A readers' list of 25 best non-fiction books



Open Culture asked its readers to name the best non-fiction books (of all time!) and, as this kind of open-call goes, the results were pretty broad and with a few surprises here and there. The top 25 were selected primarily through a process of repeat nominees, and it would be interesting to see what else was nominated but didn't make the cut -- for example, Howard Zinn's A People's History of the United States.


Still the list leaves a wide range of reading -- much of it 20th century history, some American school-room classics, and the thoughts of a Roman emperor. Commenters tossed a few zingers: only two women writers made the top 25, and suggested Beryl Markham's excellent West With the Night and Pilgrim at Tinker Creek by Annie Dillard.


And at least the number one nomination reveals all that heavy reading doesn't ruin a sense of humor.


It is encouraging to see that the list isn't top-heavy with university-taught philosophy: whoever the readers of Open Culture might be, they are obviously reading for themselves and not for a college curriculum. And not a single book about the death of the printed word -- an encouraging sign that readers are still cracking open books, although Open Culture contributor Sheerly Avni does admit that the selection process "leaned toward books that are available for free online."



The List, in descending order:

Hunter S. Thompson - Fear and Loathing in Las Vegas

Friedrich Nietzsche - The Gay Science

Richard Dawkins - The Selfish Gene

Wendell Berry - The Way of Ignorance

Joseph Mitchell - Up in the Old Hotel

Brian Greene - The Elegant Universe

Norman Lewis - Voices of the Old Sea

Joan Didion - The White Album

Benjamin Franklin - The Autobiography of Benjamin Franklin

Tony Judt - Postwar: A History of Europe Since 1945

Henry David Thoreau - Walden

Marcus Aurelius - Meditations

Bill Bryson - A Walk in the Woods

George Orwell - Homage to Catalonia

Hannah Arendt - Eichmann in Jerusalem

Booker T. Washington - Up From Slavery

Jorge Luis Borges - Other Inquisitions (1937-1952)

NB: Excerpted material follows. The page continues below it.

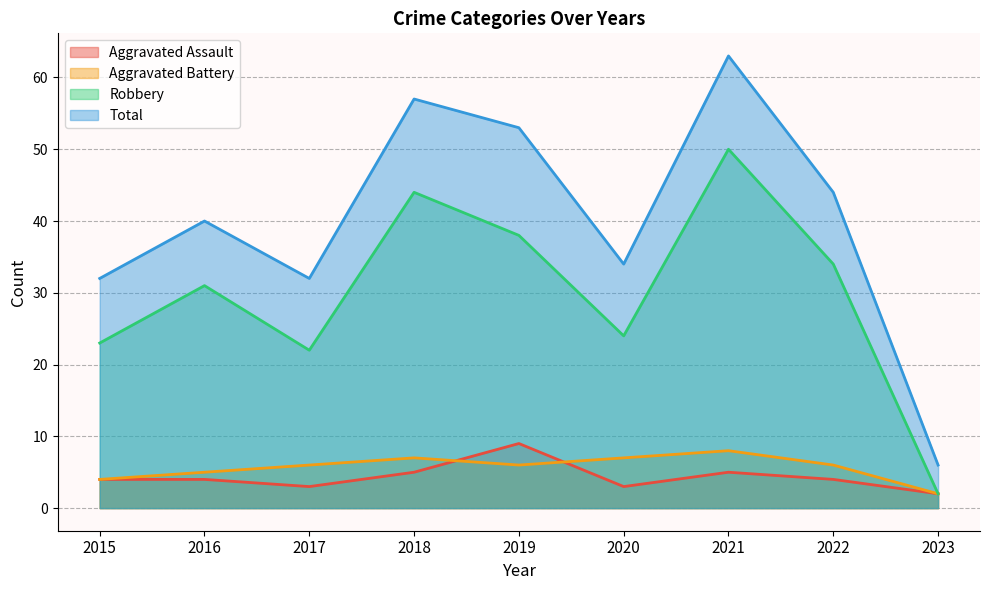

Reading left to right, what are all the values shown in this chart?

Aggravated Assault: 2015=4	2016=4	2017=3	2018=5	2019=9	2020=3	2021=5	2022=4	2023=2
Aggravated Battery: 2015=4	2016=5	2017=6	2018=7	2019=6	2020=7	2021=8	2022=6	2023=2
Robbery: 2015=23	2016=31	2017=22	2018=44	2019=38	2020=24	2021=50	2022=34	2023=2
Total: 2015=32	2016=40	2017=32	2018=57	2019=53	2020=34	2021=63	2022=44	2023=6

Marcus Rediker - Villains of all Nations: Atlantic Pirates in the Golden Age

Mihaly Csikszentmihalyi - Flow: The Psychology of Optimal Experience

Lao Tzu, Stephen Mitchell, trans. Tao Te Ching

Victor Klemperer - I Will Bear Witness: A Diary of the Nazi Years (1933-1941)

Greil Marcus - Lipstick Traces: A Secret History of the Twentieth Century

Philip Gourevitch - We Wish to Inform You That Tomorrow We Will be Killed with Our Families

Winston Churchill - A History of the English Speaking Peoples

and as any journalist might add to the top 25:

Lastly, and only in part because we’ve been warned that we would be roundly scolded for the omission: The Elements of Style, by William Strunk and E.B. White.